PDF is usually used as an output format but you may need to use a PDF as input file. There are 3 Java APIs available to extract text from PDF:
Apache PDFBox
The following code given in Lisiting 1. extracts plain text using Apache PDFBox.
PDDocument pdf = PDDocument.load(new File(“sample.pdf”));
PDFTextStripper stripper = new PDFTextStripper();
String plainText = stripper.getText(pdf);
Listing 1. Extract plain text using Apache PDFBox
iText
The following code given in Listing 2 uses iText to extract plain text.
PDFReader reader = new PDFReader(“sample.pdf”);
PDFReaderContextParser parser = new
PDFReaderContextParser(reader);
TextExtractionStrategy strategy = null;
for(int i = 1; i <= reader.getNumberOfPages(); i++) {
strategy = parser.processContext(i,
new SimpleTextExtractionStrategy());
System.out.println(strategy.getResultantText());
}
Listing 2. Extract plain text using iText
Difference between Apache PDFBox, iText and Snowtide PDFTextStream
License - Apache PDFBox is published under Apache License v2.0. iText is an open source API which is published under GNU Affero General Public License. Snowtide PDFTextStream can be used for free when used in a single threaded application. For multi-threaded access you need to buy its license.

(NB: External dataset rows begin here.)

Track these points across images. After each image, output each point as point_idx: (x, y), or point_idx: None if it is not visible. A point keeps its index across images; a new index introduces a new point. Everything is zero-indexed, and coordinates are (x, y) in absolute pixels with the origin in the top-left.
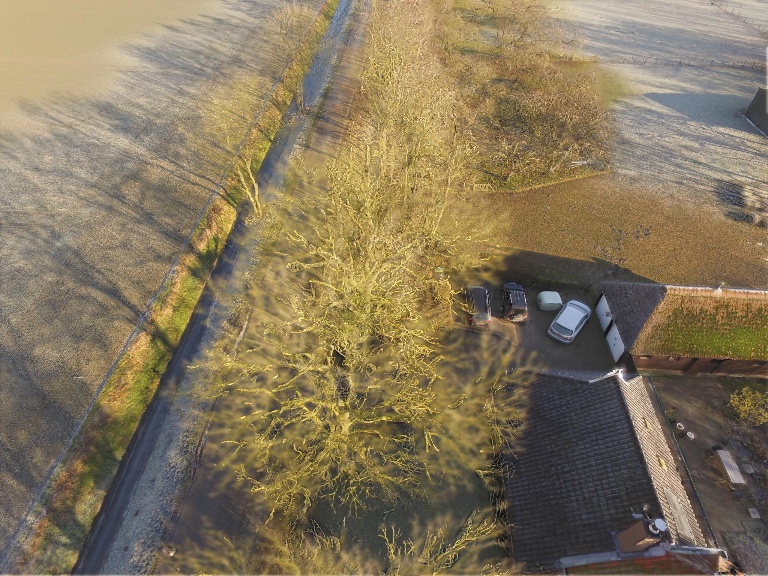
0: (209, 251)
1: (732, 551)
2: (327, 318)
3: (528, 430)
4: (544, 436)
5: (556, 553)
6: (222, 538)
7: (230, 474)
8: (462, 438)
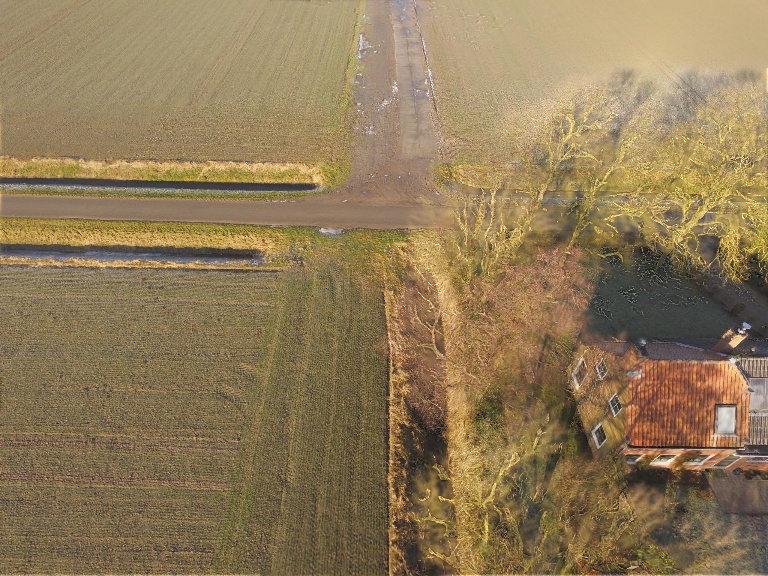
0: (764, 188)
1: (761, 516)
2: (762, 206)
3: (765, 342)
4: (767, 344)
5: (681, 342)
6: (591, 226)
7: (622, 223)
8: (725, 330)
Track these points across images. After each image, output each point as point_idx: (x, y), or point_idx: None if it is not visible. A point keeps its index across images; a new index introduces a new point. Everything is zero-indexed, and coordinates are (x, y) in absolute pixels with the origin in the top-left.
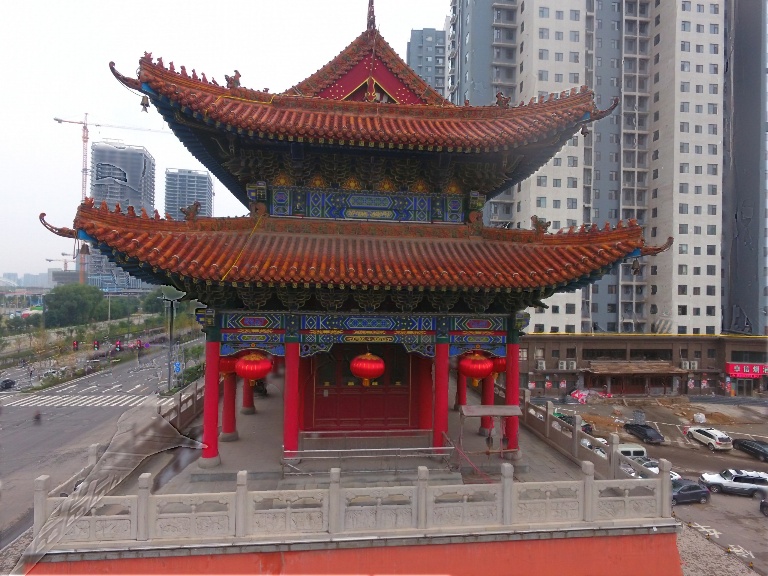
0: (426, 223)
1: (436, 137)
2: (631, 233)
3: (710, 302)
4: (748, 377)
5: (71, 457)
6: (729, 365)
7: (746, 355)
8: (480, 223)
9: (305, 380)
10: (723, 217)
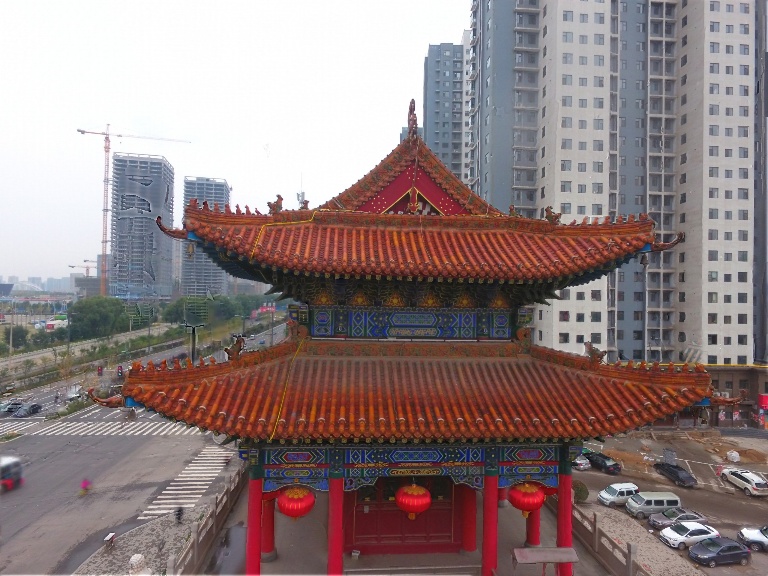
0: (472, 341)
1: (487, 271)
2: (698, 380)
3: (742, 331)
4: None
5: (98, 498)
6: (762, 397)
7: None
8: (528, 340)
9: (349, 513)
10: (755, 243)
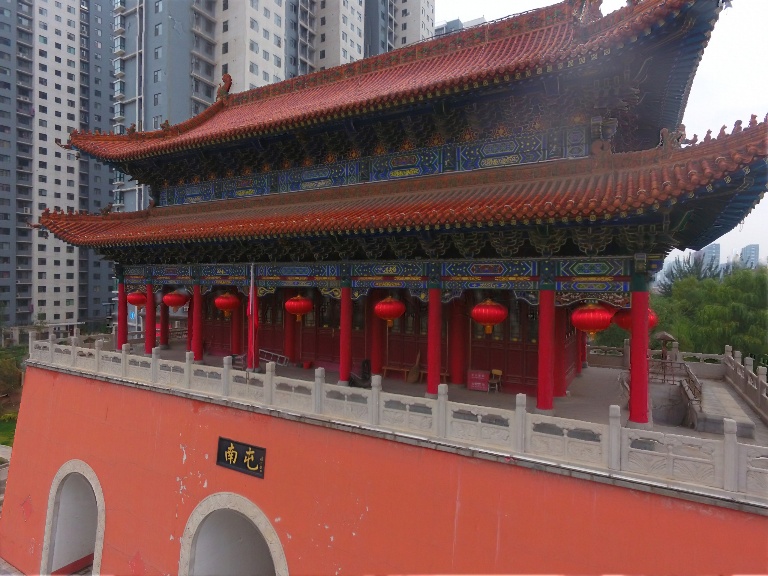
0: None
1: None
2: None
3: None
4: None
5: None
6: None
7: None
8: None
9: None
10: None
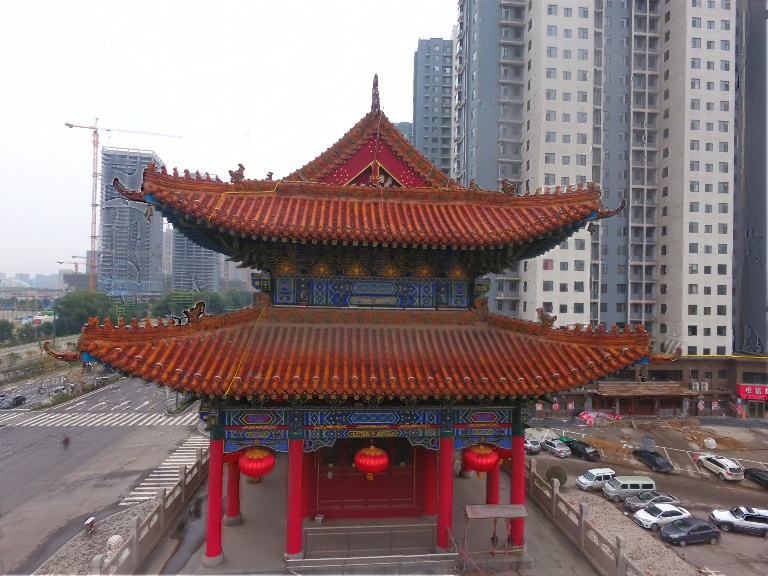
0: (431, 310)
1: (440, 237)
2: (638, 339)
3: (721, 322)
4: (760, 399)
5: (80, 485)
6: (740, 387)
7: (758, 376)
8: (485, 309)
9: (308, 474)
10: (734, 236)
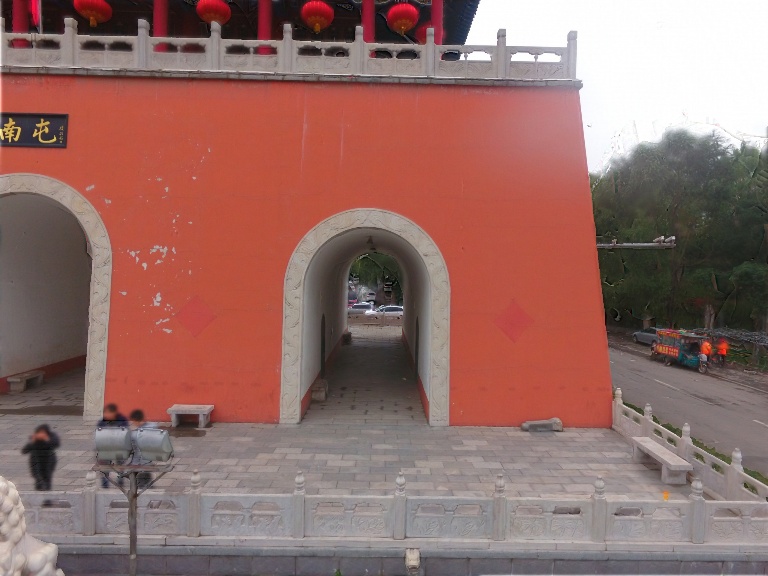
0: None
1: None
2: None
3: None
4: None
5: None
6: None
7: None
8: None
9: None
10: None
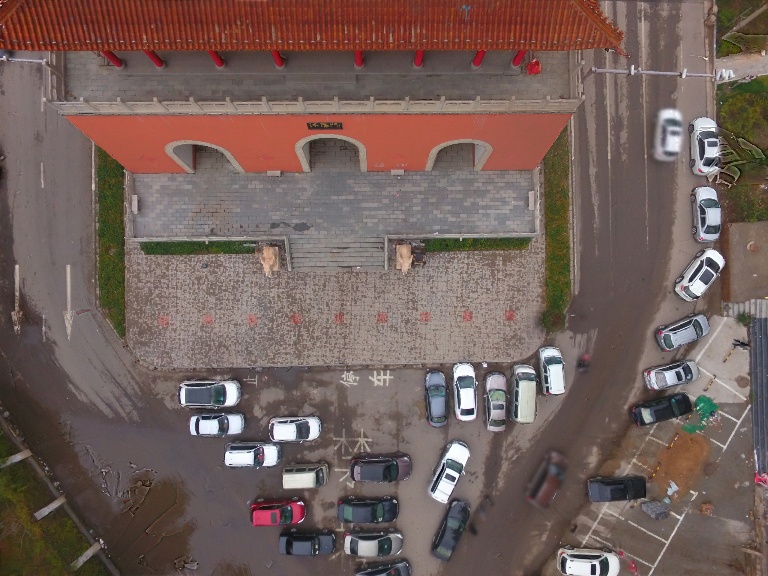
0: None
1: None
2: None
3: None
4: None
5: None
6: None
7: None
8: None
9: None
10: None
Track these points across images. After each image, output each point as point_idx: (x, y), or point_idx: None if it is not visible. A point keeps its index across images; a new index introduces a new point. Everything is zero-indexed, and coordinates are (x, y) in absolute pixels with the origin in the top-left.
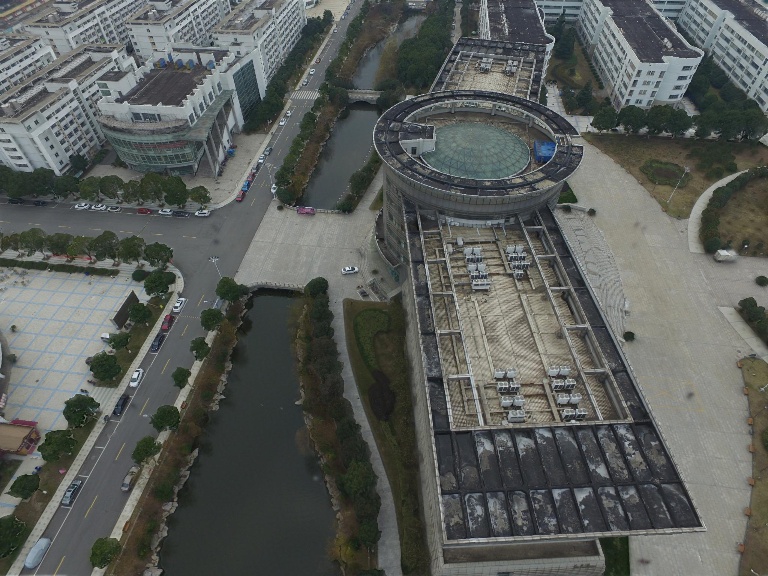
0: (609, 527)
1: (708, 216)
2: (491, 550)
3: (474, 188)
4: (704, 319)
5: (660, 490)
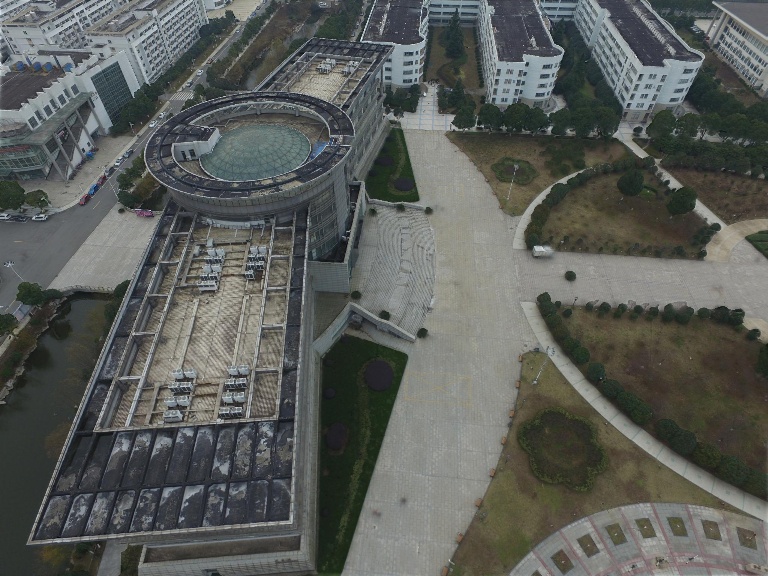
0: (198, 523)
1: (534, 213)
2: (198, 548)
3: (219, 190)
4: (503, 314)
5: (268, 485)
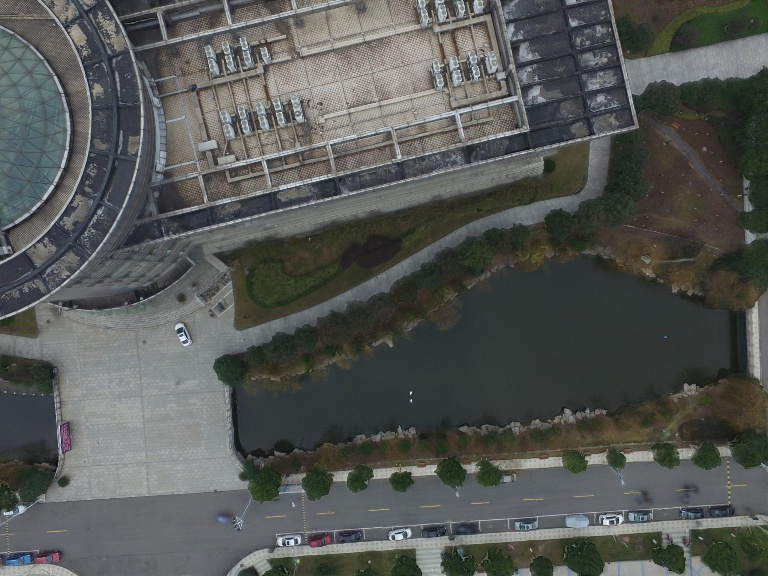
0: None
1: None
2: None
3: (118, 112)
4: None
5: None
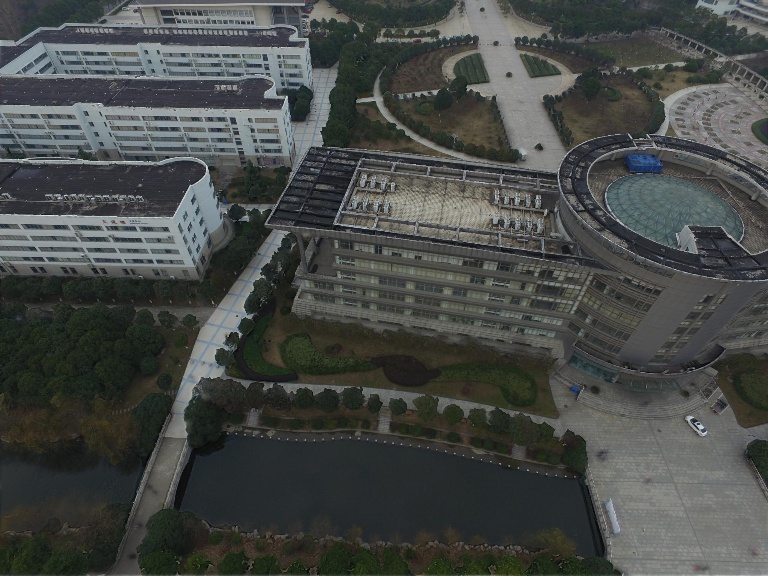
0: None
1: (484, 148)
2: None
3: None
4: None
5: None
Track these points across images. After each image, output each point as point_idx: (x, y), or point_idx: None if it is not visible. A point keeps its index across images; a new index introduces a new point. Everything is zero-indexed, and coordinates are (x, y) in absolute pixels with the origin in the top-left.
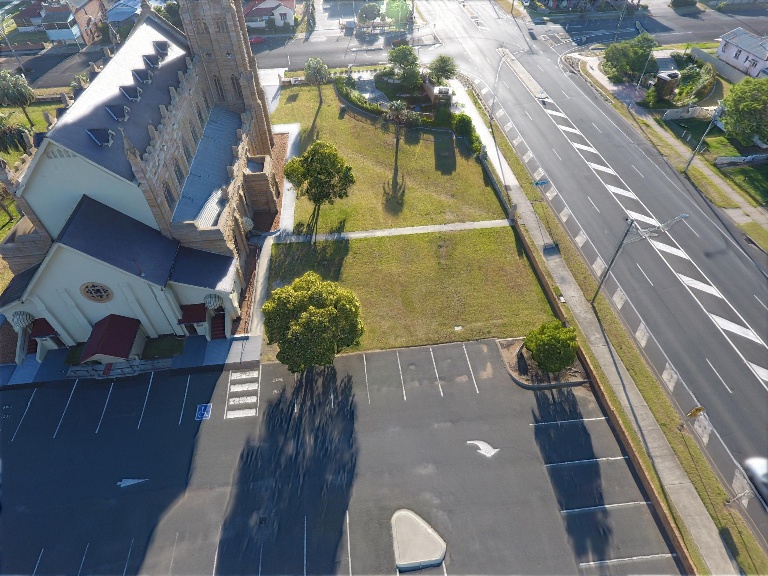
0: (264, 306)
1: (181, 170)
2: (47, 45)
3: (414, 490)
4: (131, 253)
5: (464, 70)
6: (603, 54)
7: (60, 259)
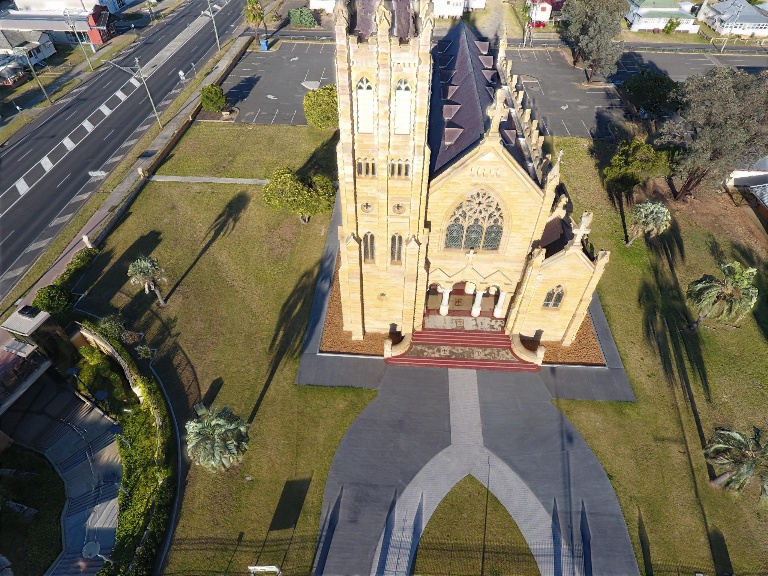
0: None
1: None
2: None
3: (306, 92)
4: None
5: None
6: None
7: None
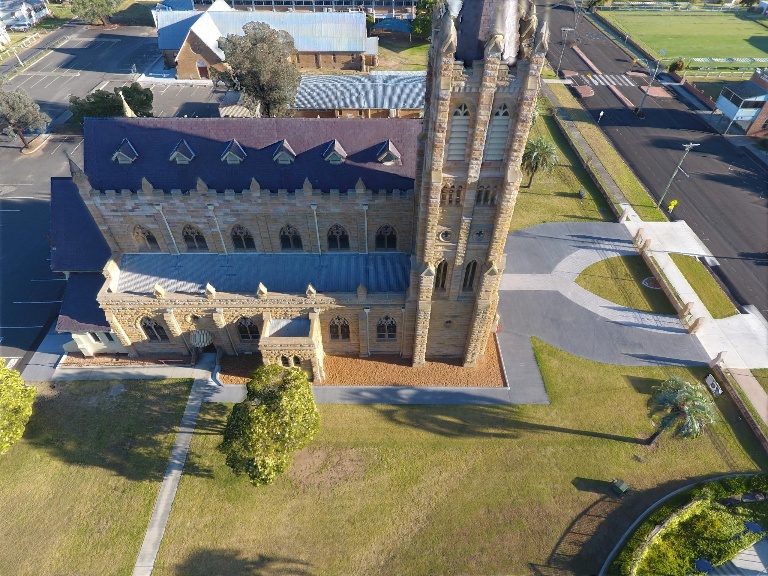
0: None
1: (207, 242)
2: None
3: None
4: (74, 232)
5: None
6: None
7: None
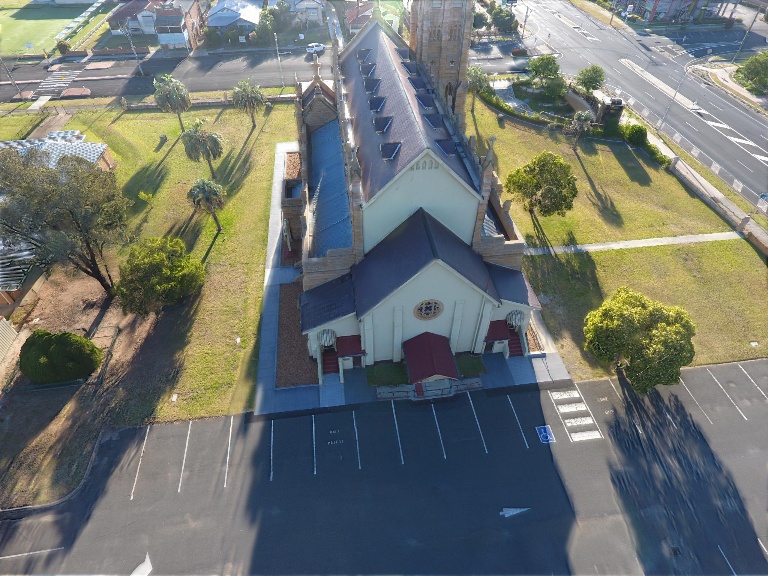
0: (599, 323)
1: None
2: (152, 49)
3: None
4: (471, 269)
5: None
6: (727, 66)
7: (422, 276)
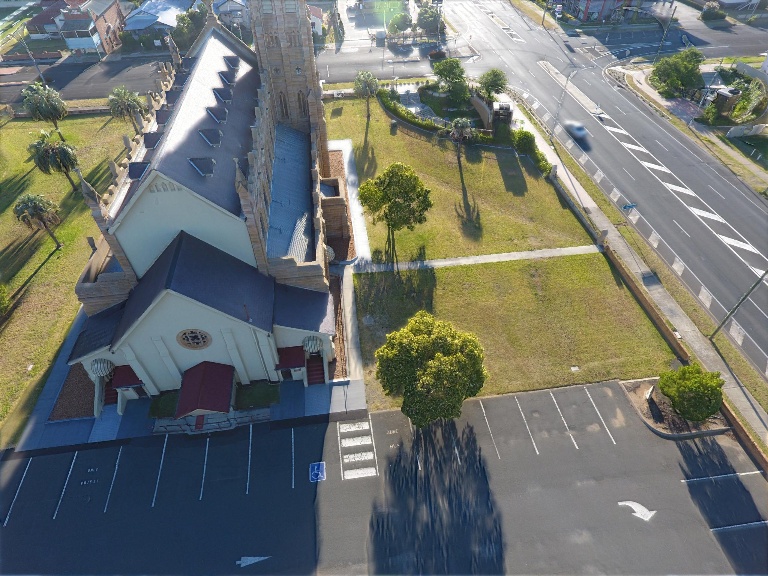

Extracted Plain Text – Both Apache PDFBox and iText do not retain the text layout while extracting text from PDF. As a result, spaces between text content are not retained in the extracted text using these two libraries. This could impact reading tabular data with empty cells. See Sample 1 and 2 below:
Employee Id First Name Middle Name Last Name Department
10011 John Gates Marketing
10012 Claudia Steven Parkar Marketing
Sample 1. Tabular data extracted using Snowtide PDFTextStream
EmployeeId FirstName Middle Name Last Name Department
10011 John Gates Marketing
10012 Claudia Steven Parkar Marketing
Sample 2. Tabular data extracted using Apache PDFBox and iText
Extracting text using Snowtide PDFTextStream by retaining the layout
Listing 3 shows use of PDFTextStream to extract text retaining its layout.
PDFTextStream stream = new PDFTextStream(new File(“sample.pdf”));
StringWriter writer = new StringWriter();
VisualOutputTarget target = new VisualOutputTarget(writer);
stream.pipe(target);
stream.close();
writer.flush();
String plainText = writer.toString();
Listing 3. Extract plain text using Snowtide PDFTextStream
Drawback of Snowtide PDFTextStream
It is found that some text characters are not extracted properly while using this API.